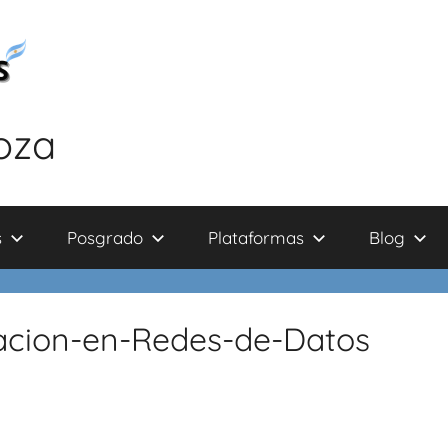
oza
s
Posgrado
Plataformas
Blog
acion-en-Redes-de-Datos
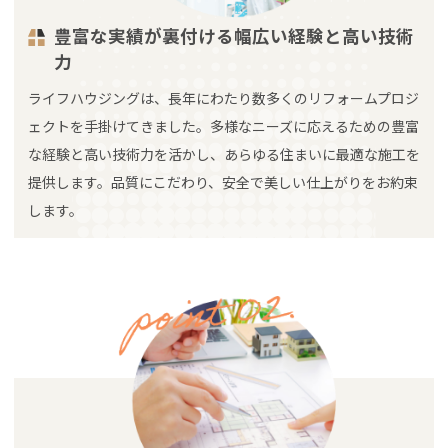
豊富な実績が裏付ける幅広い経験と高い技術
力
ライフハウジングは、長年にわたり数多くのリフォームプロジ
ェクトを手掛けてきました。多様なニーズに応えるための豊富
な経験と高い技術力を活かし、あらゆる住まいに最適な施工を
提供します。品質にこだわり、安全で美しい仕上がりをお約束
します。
____
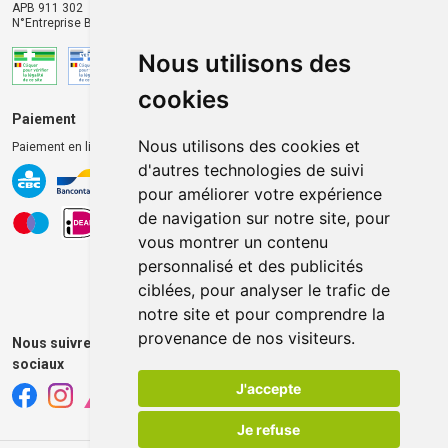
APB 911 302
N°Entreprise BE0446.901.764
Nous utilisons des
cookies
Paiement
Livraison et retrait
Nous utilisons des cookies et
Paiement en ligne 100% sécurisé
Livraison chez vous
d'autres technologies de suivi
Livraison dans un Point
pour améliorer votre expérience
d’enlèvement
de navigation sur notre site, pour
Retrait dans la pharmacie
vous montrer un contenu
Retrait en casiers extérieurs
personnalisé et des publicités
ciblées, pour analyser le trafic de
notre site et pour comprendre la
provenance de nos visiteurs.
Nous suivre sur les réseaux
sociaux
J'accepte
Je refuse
____
**Problem requirements**: Report how many lines above include "utilisons". Nothing else.

**Your response**: 2